By 苏剑林 | Oct 14, 2017

In supervised machine learning, we often speak of training sets (train), validation sets (validation), and test sets (test). The distinction between these three sets can be confusing, especially for readers who are unclear about the difference between the validation set and the test set.

Partitioning

If we already have an existing large labeled dataset and want to complete a test of a supervised model, we typically use a uniform random sampling method to partition the dataset into a training set, a validation set, and a test set. These three sets must not have any overlap. A common ratio is 8:1:1, though the proportion is arbitrary. From this perspective, all three sets are identically distributed.

If it is for a competition where the organizers provide a labeled dataset (as a training set) and an unlabeled test set, we usually manually partition a validation set from the training set ourselves. In this case, we typically do not partition a further test set. There are two likely reasons for this: 1. Competition organizers are generally very stingy, so the samples in the training set are already scarce; 2. We cannot guarantee whether the test set to be submitted is perfectly identically distributed with the training set, so partitioning another test set that is identically distributed with the training set would not be very meaningful.

Parameters

Once you have a model, the training set is used to train parameters—to be precise, it is generally used for gradient descent. The validation set is essentially used after each epoch to test the accuracy of the current model. Because the validation set has no overlap with the training set, this accuracy is reliable. So why is a test set still needed?
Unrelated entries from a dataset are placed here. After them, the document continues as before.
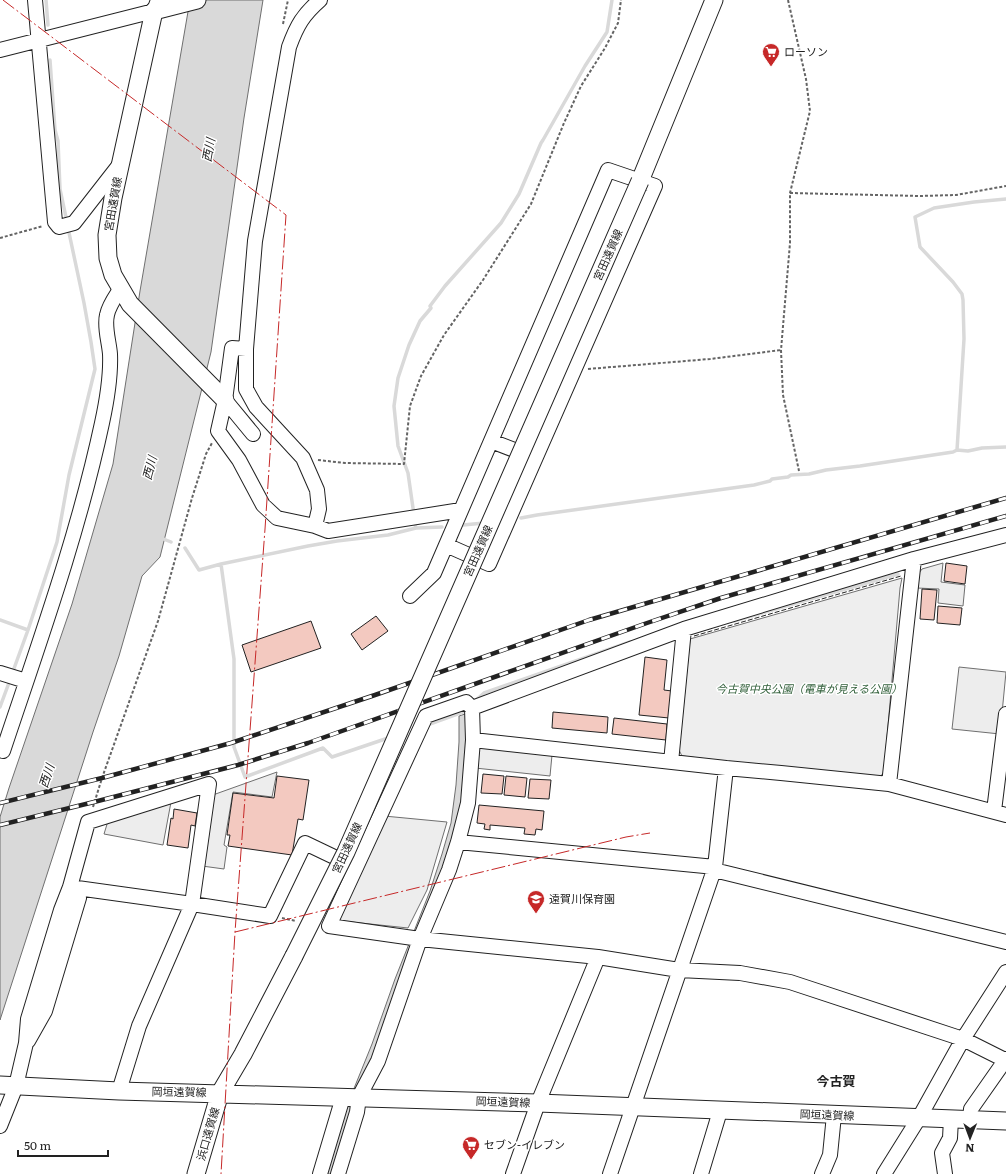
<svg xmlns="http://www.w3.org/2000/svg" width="1006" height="1174" font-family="Literata,'Noto Sans JP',serif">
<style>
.green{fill:#eee;stroke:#6f6f6f}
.parking{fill:#ededed;stroke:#6f6f6f}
.water{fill:#d9d9d9;stroke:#6f6f6f}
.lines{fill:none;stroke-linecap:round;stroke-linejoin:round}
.stream{stroke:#d9d9d9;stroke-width:3.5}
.building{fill:#f3c9c0;stroke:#222}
.minor-casing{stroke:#222;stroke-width:16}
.major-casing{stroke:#222;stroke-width:19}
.path{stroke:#646464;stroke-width:2;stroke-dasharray:3 2;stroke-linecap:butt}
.minor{stroke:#fff;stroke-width:14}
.major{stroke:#fff;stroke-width:17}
.rail-casing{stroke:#222;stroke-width:4.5}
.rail{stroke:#fff;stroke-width:3;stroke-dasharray:9;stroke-linecap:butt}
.major-bridge-casing{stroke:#222;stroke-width:19;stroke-linecap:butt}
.major-bridge{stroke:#fff;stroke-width:17}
.fence{stroke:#222;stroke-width:1;stroke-dasharray:5 2;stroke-linecap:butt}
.power{stroke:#c62828;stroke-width:1;stroke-dasharray:14 3 2 3;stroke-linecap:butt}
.labels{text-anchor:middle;stroke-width:3;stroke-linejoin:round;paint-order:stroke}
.poi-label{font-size:11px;fill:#222;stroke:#fff;text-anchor:start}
.street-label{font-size:11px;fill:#222;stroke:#fff}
.park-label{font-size:11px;font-style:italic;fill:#2f5e38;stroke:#fff}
.water-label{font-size:12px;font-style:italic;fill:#222;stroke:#fff}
.quarter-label{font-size:13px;font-weight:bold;fill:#222;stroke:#fff}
</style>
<rect width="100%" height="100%" fill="#fff"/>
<path class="green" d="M902 578 900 588 884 772 880 777 875 779 682 756 679 750 690 639Z"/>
<path class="parking" d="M943 563 941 582 965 585 963 606 938 603 939 589 917 588 919 573 922 569Z
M959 667 1006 672 1000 734 952 729Z
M482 747 552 755 550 776 475 768 478 750Z
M277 772 272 797 233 792 224 845 227 847 224 869 202 866 210 796Z
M171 802 163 845 104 834 108 821Z
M384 816 447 822 427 890 408 928 342 921 337 915Z"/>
<path class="water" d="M190 0H263L244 118 211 352 160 557 142 576 119 656 93 732 0 1020V817L9 788 72 604 113 464 140 291Z
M468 713 466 761 461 804 455 832 333 1174H325L340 1123 372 1044 395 979 430 891 442 854 451 823 456 785 459 742V716Z"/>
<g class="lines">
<path class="stream" d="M46 0 48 25
M50 60 55 130 58 141 60 189 67 222
M957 450 964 339 963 300 962 294 953 282 920 247 915 217 934 208 974 202 1006 199
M414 515 408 473 398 446 394 406 398 378 409 345 420 321 431 308 430 306 445 286 501 223 519 194 541 143 543 140 585 66 607 32 612 0
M521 518 537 515 754 485 770 481 772 479 788 477 791 475 809 474 826 470 860 466 953 452 957 450 968 451 982 448 1006 447
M414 521 416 528
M463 525 484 523
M161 538 171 542
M185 548 199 570 221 564 308 546 337 541 388 535 416 528 442 527
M221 564 234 659V747L245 777 323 748 332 757 391 737
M0 620 28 630 57 542 69 475 95 369 91 342 84 303 68 228
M734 621 898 574
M12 674 28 630
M475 701 484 693 630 642
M0 707 10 680
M427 725 463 712 467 708"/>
</g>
<path class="building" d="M946 563 967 566 965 584 944 581Z
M922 589 937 590 934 620 920 619Z
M938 606 962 608 960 625 937 623Z
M376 616 388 631 362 650 351 634Z
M311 621 321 648 251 672 242 645Z
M645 657 667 660 664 690 672 691 669 718 639 715Z
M553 712 608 717 607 733 552 728Z
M614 718 667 724 666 740 612 734Z
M483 774 504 776 502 794 481 793Z
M277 776 309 780 303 820 298 819 292 855 228 846 230 835H227L233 793 274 798Z
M506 776 527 778 525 797 504 795Z
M530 779 551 780 549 799 528 798Z
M479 805 544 811 542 830 536 829 535 835 524 834 525 828 490 825V830L484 829 485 824 477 823Z
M174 809 197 813 195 826 191 825 188 848 167 845 171 818 173 819Z"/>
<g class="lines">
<defs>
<path id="minor" d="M35 0 55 222 59 227 74 223 120 164
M0 50 154 11 158 0
M232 348 246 349V389L256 407 303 458 317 490 319 509 315 526 277 518 263 505 239 460 218 431 225 400Z
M246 349 255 241 289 47C297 25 303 15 320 0
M225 400 253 434
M491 441 530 456
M315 526 328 531 461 510
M410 596 434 573 608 170 655 186 489 564 446 545
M0 673 26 681
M472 708 466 702 426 716 329 926 420 939 598 957 679 970 740 973 790 982 963 1039 1005 1060
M473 740 726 768 781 773 889 784 1006 815
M3 751C39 643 78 535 102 423 107 400 111 377 110 354 109 341 104 327 107 315 109 305 116 296 121 288
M671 762 684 629
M889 784 914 559
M994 811 1006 714
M458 842 715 867
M714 870 1006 942
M28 1041 45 1011 79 898
M119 1091 139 1026 192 904 270 916 305 843 351 865
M970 1120 971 1109 1006 1059
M0 1126 16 1086 26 1043 28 1019 61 910 70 887 88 822 209 784 192 904 70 887
M320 1174 343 1097
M338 1174 357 1112 359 1097 378 1061 420 939 449 870 458 842 468 803 473 740 472 708 684 629 914 559 1006 535
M513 1174 538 1103 598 957
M610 1174 715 867 726 768
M701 1174 720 1111
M822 1174 830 1155 834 1115
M884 1174 919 1118 963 1039 1006 972
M945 1174 942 1153 950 1138 951 1119"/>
<path id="major" d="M197 0 154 11 113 198 107 235 108 258 113 275 130 304 225 400
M640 181 714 0
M0 1085 119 1091 538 1103 1006 1121
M196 1174 220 1093 243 1054 294 956"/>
</defs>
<use href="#minor" class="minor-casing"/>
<use href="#major" class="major-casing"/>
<path class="path" d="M788 0 806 79 810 111 790 193V243L781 350 783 395 799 471
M283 24 288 0
M790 193 920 196 956 195 1006 186
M0 238 43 226
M588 369 710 359 781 350
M318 460 345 463 404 464 410 406 421 376 444 335 483 280 531 204 564 123 581 86 605 48 618 23 621 0
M93 807 102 778 158 621 192 498 206 454 212 443
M282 918 296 921"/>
<use href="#minor" class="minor"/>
<use href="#major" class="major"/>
<defs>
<path id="rail" d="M0 803 102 778 231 743 375 695 589 620 1006 498
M0 825 94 802 238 765 308 743 647 623 721 598 1006 516"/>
</defs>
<use href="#rail" class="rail-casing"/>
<use href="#rail" class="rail"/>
<defs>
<path id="major-bridge" d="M294 956 346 852 640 181"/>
</defs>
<use href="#major-bridge" class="major-bridge-casing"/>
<use href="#major-bridge" class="major-bridge"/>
<path class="fence" d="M694 636 901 576"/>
<path class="power" d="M3 0 286 215 265 529 235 932 221 1174
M235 932 626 837 650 833"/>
</g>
<defs>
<symbol id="supermarket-pin" viewBox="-11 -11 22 30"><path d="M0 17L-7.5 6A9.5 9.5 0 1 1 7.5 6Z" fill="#c62828" stroke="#fff"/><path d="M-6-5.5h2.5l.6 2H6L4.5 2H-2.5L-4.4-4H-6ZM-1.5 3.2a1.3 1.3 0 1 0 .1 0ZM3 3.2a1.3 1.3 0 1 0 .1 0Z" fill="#fff"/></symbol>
<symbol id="school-pin" viewBox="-11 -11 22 30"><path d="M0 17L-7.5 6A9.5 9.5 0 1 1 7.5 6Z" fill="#c62828" stroke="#fff"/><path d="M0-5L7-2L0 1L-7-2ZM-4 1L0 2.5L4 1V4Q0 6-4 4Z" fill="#fff"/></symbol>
</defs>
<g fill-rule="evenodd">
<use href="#supermarket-pin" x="761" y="42" width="20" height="27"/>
<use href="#school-pin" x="526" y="889" width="20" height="27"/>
<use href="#supermarket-pin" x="461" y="1135" width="20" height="27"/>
</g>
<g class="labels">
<g class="poi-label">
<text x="784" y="56">ローソン</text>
<text x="549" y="903">遠賀川保育園</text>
<text x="484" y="1149">セブン-イレブン</text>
</g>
<g class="street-label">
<text transform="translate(113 204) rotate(-80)" y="4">宮田遠賀線</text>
<text transform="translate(608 255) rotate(-66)" y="4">宮田遠賀線</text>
<text transform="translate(478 551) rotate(-66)" y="4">宮田遠賀線</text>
<text transform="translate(347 848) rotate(-65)" y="4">宮田遠賀線</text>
<text transform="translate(179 1092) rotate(1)" y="4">岡垣遠賀線</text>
<text transform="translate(503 1102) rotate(2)" y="4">岡垣遠賀線</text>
<text transform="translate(827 1115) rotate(2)" y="4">岡垣遠賀線</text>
<text transform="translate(208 1134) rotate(-74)" y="4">浜口遠賀線</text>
</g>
<g class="park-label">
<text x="809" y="693">今古賀中央公園（電車が見える公園）</text>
</g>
<g class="water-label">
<text transform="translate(209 150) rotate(-80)" y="4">西川</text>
<text transform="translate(150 468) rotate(-75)" y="4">西川</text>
<text transform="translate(47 776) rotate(-72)" y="4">西川</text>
</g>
<g class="quarter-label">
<text x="836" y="1086">今古賀</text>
</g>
</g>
<g transform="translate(970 1138) rotate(181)" stroke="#ffffff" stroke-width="3" paint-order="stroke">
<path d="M0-3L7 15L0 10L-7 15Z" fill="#222222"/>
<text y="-6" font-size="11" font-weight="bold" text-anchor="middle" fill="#222222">N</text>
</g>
<path d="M18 1150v6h90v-6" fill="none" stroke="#222222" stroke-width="2"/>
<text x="24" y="1150" font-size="12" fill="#222222" stroke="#ffffff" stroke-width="3" paint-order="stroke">50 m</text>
</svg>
This requires a distinction between different types of model parameters. In fact, for a model, parameters can be divided into ordinary parameters and hyperparameters. Assuming we are not introducing reinforcement learning, ordinary parameters are those that can be updated via gradient descent—that is, the parameters updated by the training set. Additionally, there is the concept of hyperparameters, such as the number of network layers, the number of nodes per layer, the number of iterations, the learning rate, and so on. These parameters are not within the scope of gradient descent updates. Although there are currently some algorithms used to search for model hyperparameters, in most cases, we still manually tune them based on the validation set.

So

In a narrow sense, the validation set does not participate in the gradient descent process, which is to say it has not been "trained." However, in a broad sense, the validation set participates in a "manual tuning" process. We adjust the number of iterations, adjust the learning rate, etc., based on the results from the validation set, ensuring that the result is optimal on the validation set. Therefore, we can also consider that the validation set has participated in training.
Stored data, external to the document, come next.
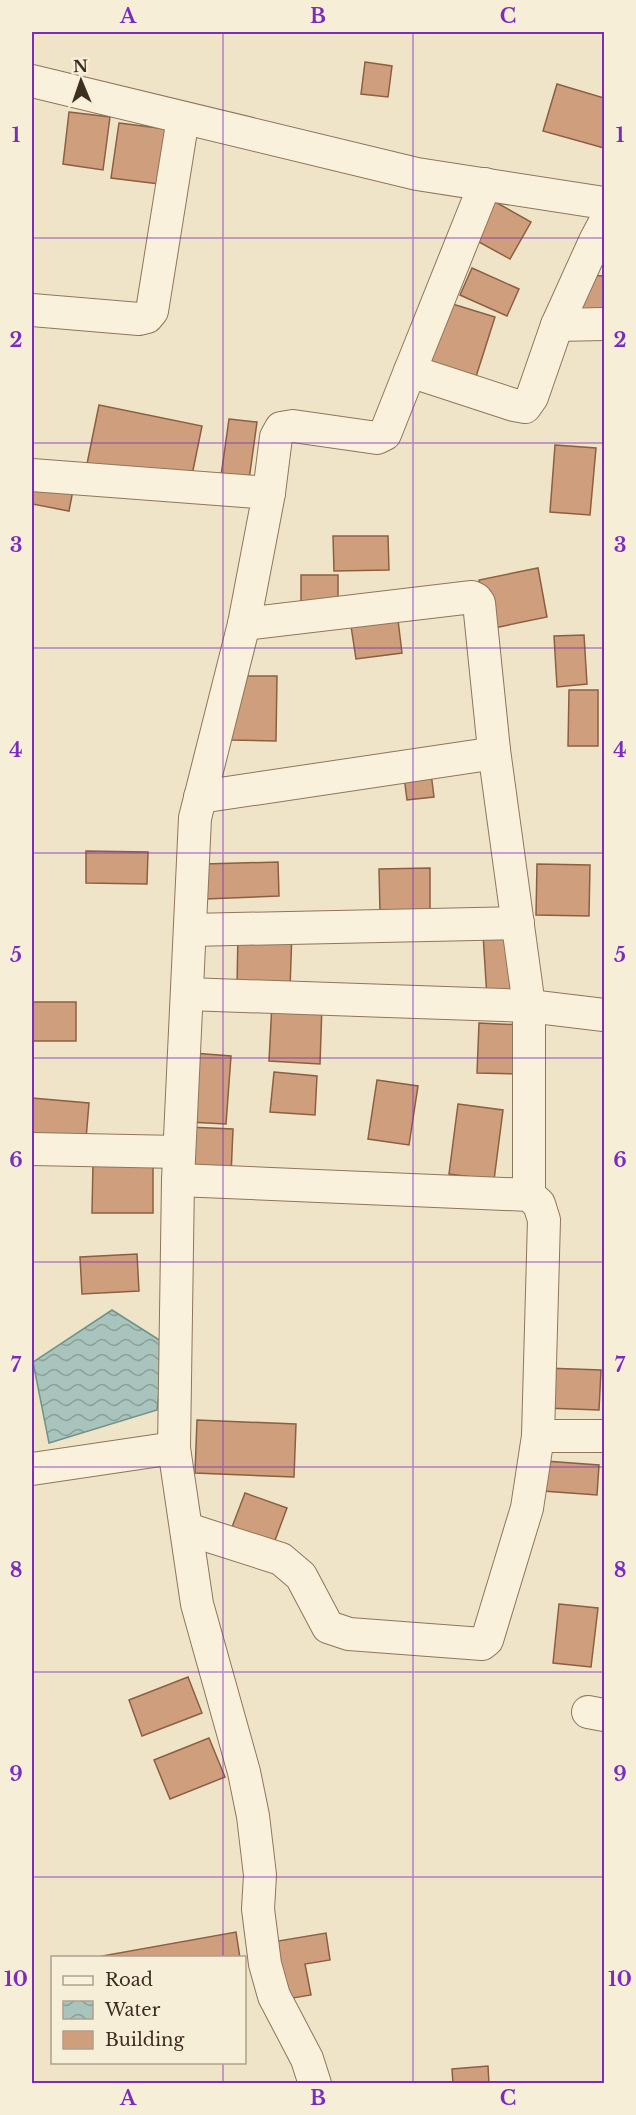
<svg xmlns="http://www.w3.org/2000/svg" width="636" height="2115" viewBox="0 0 636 2115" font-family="'Libre Baskerville',serif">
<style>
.water{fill:url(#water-waves);stroke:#6f938a;stroke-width:1.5}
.building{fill:#cf9f7d;stroke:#8d5f41;stroke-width:1.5}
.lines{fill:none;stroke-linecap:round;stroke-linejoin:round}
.minor-casing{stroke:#8d765c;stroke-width:34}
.minor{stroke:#faf1dc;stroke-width:32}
.grid{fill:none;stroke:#7b2cbf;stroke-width:1.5;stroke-opacity:0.55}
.neatline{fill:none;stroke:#7b2cbf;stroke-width:2}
.grid-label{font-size:20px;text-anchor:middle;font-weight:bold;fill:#7b2cbf}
</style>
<defs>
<pattern id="water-waves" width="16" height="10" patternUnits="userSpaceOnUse" patternTransform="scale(1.5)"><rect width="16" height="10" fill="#a9c4bc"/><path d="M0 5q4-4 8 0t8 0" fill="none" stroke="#8ba098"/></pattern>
</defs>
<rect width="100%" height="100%" fill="#f0e4c8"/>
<polygon class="water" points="112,1310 164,1343 157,1410 49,1443 33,1362"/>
<g class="building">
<polygon points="365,62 392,66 388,97 361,94"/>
<polygon points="557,84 604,98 604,148 543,131"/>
<polygon points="69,112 110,117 103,170 63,164"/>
<polygon points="119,123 174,130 167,185 111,178"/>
<polygon points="490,199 531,222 510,259 468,236"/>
<polygon points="472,268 519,289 507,316 460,295"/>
<polygon points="585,275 604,276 604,315 582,314"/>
<polygon points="446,302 495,317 473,386 424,371"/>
<polygon points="99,405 202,426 190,485 87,464"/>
<polygon points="229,419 257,422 248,487 220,483"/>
<polygon points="555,445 596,448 590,515 550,512"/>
<polygon points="32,478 74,485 69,511 32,504"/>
<polygon points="333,536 388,536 389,570 334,571"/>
<polygon points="538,568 547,617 489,629 479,580"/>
<polygon points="301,575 338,575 338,609 301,608"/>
<polygon points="398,620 402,653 356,659 351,626"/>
<polygon points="584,635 587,684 557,687 554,636"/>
<polygon points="232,676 277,676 276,741 231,740"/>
<polygon points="569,690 598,690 598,746 568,746"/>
<polygon points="431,773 434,797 407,800 404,776"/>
<polygon points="86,851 148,852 147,884 86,883"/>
<polygon points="278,862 279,896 205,899 204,864"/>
<polygon points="537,864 590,865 589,916 536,915"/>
<polygon points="430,868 430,912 380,912 379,869"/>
<polygon points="238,930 292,931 290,989 237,988"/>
<polygon points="513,933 517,996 487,998 483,934"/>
<rect x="32" y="1002" width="44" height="39"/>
<polygon points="272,1003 322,1005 320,1064 269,1061"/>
<polygon points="479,1023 524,1025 523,1074 477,1073"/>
<polygon points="193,1053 231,1056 226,1124 189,1122"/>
<polygon points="274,1072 317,1076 315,1115 270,1112"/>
<polygon points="377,1080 418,1086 409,1145 368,1139"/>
<polygon points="32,1098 89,1103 86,1139 32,1135"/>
<polygon points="458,1104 503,1110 494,1180 449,1174"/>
<polygon points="187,1127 233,1129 231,1176 185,1174"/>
<polygon points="93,1162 153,1163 153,1213 92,1213"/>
<polygon points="137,1254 139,1291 82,1294 80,1257"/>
<polygon points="545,1368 601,1370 599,1410 544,1408"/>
<polygon points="197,1420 296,1424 294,1477 195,1473"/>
<polygon points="545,1461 599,1465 597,1495 543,1491"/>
<polygon points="245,1493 287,1508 271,1551 229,1535"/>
<polygon points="559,1604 598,1608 591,1667 553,1663"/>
<polygon points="188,1677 202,1713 142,1736 129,1700"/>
<polygon points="209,1738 225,1777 170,1799 154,1760"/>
<polygon points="236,1932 240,1958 103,1958 102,1956"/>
<polygon points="326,1933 330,1960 305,1964 311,1995 281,2000 272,1942"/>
<polygon points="488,2066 489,2084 453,2084 452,2069"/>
</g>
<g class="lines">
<defs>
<g id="minor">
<polyline points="32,81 417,174 604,203"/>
<polyline points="604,224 595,241 557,325 604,324"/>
<polyline points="32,310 139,319 147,317 152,311 183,118"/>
<polyline points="410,371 485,184"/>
<polyline points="32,475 269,493 244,624 195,818 178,1180 174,1448"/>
<polyline points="269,493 276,437 281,428 293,426 377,438 385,434 410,371 514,405 525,407 532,397 557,325"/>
<polyline points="494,750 529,1006 529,1195"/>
<polyline points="200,797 489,754 494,750 479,603 476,599 472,597 244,624"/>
<polyline points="190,930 518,923"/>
<polyline points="187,994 529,1006 604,1015"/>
<polyline points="32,1149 179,1152"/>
<polyline points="178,1180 529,1195 539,1204 544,1220 538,1436 604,1436"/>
<polyline points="32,1469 174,1448 197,1604 244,1772 253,1816 260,1875 258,1909 265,1964 274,1996 307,2059 315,2084"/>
<polyline points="187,1529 281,1559 301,1576 328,1627 349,1634 482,1644 487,1640 527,1508 538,1436"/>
<polyline points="588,1712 604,1715"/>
</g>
</defs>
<use href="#minor" class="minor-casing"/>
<use href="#minor" class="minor"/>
</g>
<path class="grid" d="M 223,32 L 223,1958M 413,32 L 413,2084M 32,238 L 604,238M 32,443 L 604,443M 32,648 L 604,648M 32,853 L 604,853M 32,1058 L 604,1058M 32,1262 L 604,1262M 32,1467 L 604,1467M 32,1672 L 604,1672M 32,1877 L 604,1877M 223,2062 L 223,2084"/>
<rect width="636" height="2115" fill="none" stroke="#f7eed8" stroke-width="66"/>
<rect x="51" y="1956" width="195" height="108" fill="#f7eed8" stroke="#ada18e" stroke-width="1.5"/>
<rect x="63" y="1976" width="30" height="9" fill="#faf1dc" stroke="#ada18e" stroke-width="1.5"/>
<text x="105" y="1986" font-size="18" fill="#3d2e20">Road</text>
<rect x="63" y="2001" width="30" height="18" fill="url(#water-waves)" stroke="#ada18e" stroke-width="1.5"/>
<text x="105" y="2016" font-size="18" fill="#3d2e20">Water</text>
<rect x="63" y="2031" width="30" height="18" fill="#cf9f7d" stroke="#ada18e" stroke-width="1.5"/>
<text x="105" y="2046" font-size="18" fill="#3d2e20">Building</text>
<g transform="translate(81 81) rotate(358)" stroke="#f7eed8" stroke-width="4.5" paint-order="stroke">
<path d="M0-4.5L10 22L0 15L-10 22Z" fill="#3d2e20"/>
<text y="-9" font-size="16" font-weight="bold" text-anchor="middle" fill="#3d2e20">N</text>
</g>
<rect x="33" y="33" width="570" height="2049" class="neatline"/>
<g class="grid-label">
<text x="128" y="23">A</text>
<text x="318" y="23">B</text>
<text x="508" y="23">C</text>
<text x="16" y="142">1</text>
<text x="620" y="142">1</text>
<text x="16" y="347">2</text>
<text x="620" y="347">2</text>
<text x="16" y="552">3</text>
<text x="620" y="552">3</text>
<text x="16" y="757">4</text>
<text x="620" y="757">4</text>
<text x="16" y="962">5</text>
<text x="620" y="962">5</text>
<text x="16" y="1167">6</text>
<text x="620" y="1167">6</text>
<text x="16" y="1372">7</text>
<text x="620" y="1372">7</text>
<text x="16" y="1577">8</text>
<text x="620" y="1577">8</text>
<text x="16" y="1781">9</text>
<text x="620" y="1781">9</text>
<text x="16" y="1986">10</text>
<text x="620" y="1986">10</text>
<text x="128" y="2105">A</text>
<text x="318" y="2105">B</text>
<text x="508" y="2105">C</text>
</g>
</svg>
Thus, it becomes clear: we still need a set that has completely never participated in training, and that is the test set. We use the test set neither for gradient descent nor for controlling hyperparameters; it is only used to test the final accuracy after the model is ultimately finished training.

However

Clever readers might see the analogy that this is actually an endless process. If the accuracy on the test set is very poor, we will still go back and adjust various parameters of the model. At this point, the test set could also be considered to have participated in training. Well, perhaps we need a "test-test set," and maybe a "test-test-test set"...

Forget it, let's just stop at the test set.